» **YOUR OBJECTIVE**: Give as a Markdown table with columns No. and Text the part that opens with the line containing "Which box's median line is the highest?" and closes with the line containing "Which series has", one row per line with blank lines left out. Leave the pictures out of the answer.

» **DATA RECORDS**:
..............................

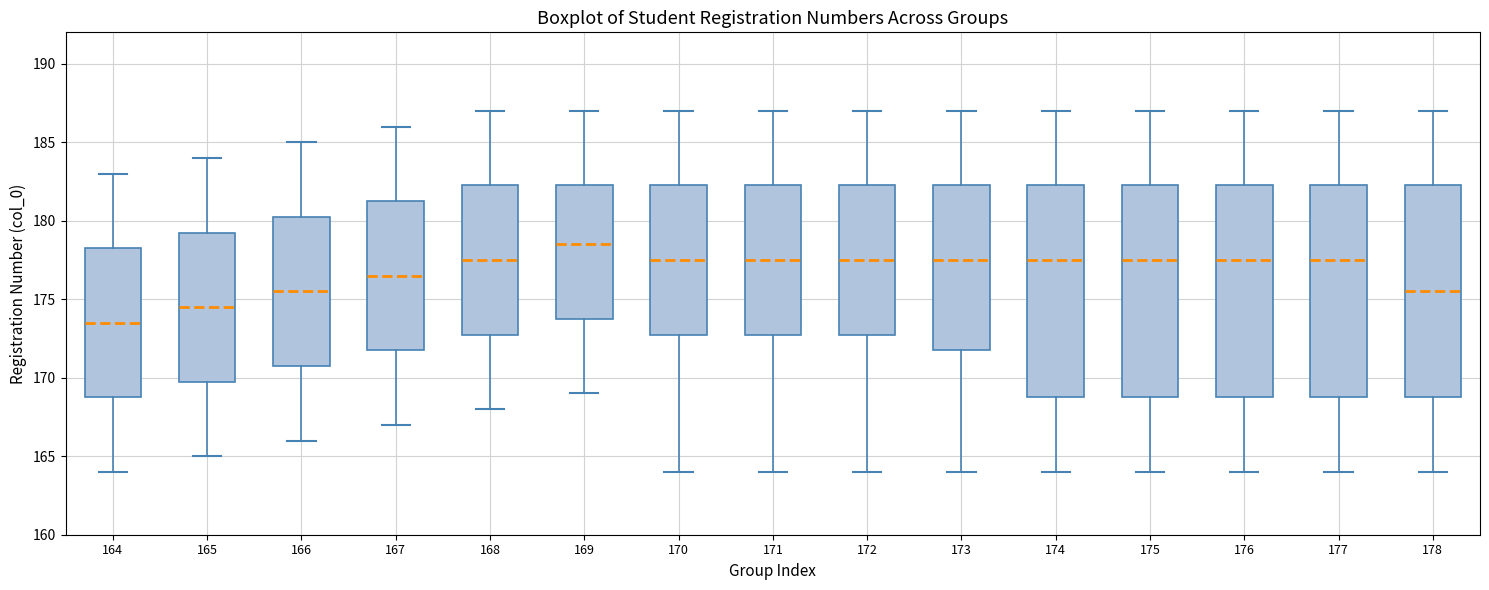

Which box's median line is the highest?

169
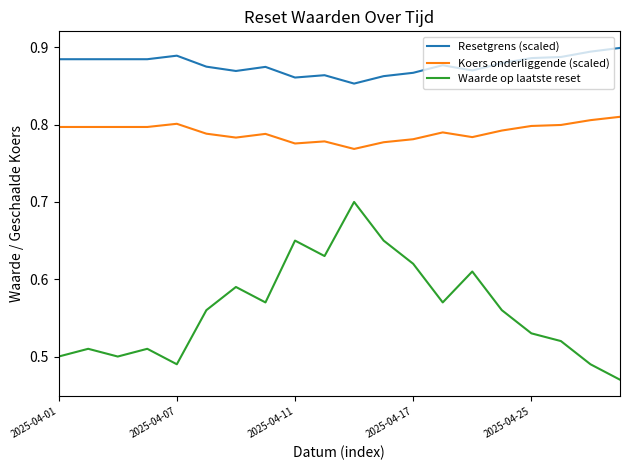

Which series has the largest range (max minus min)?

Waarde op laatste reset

..............................

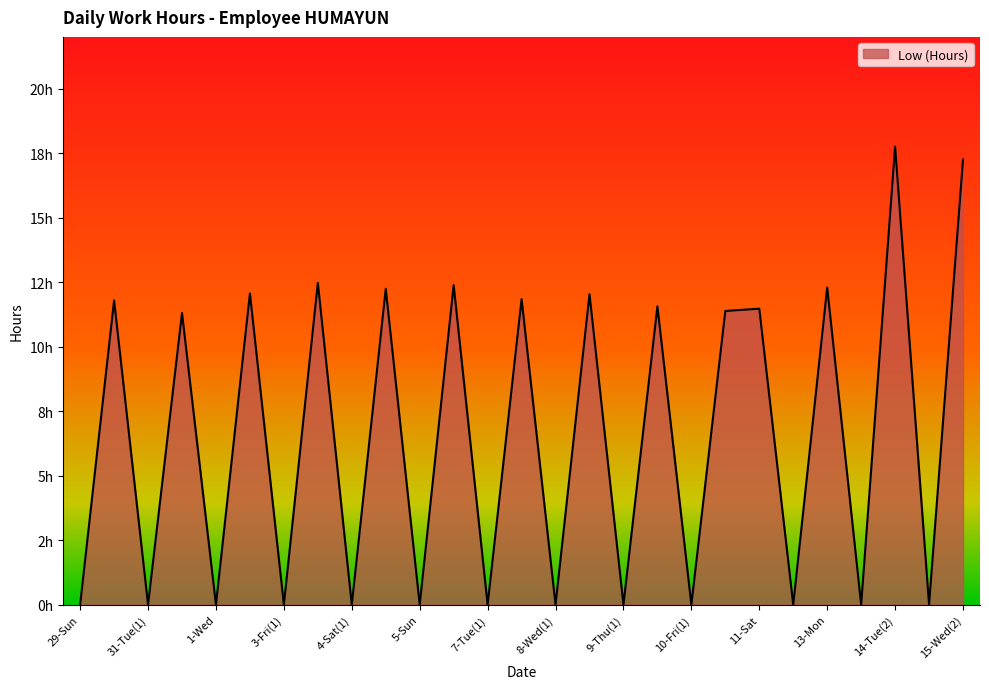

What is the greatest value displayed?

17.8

..............................

» **TASK RESULT**:
| No. | Text |
|---|---|
| 1 | Which box's median line is the highest? |
| 2 | 169 |
| 3 | Which series has the largest range (max minus min)? |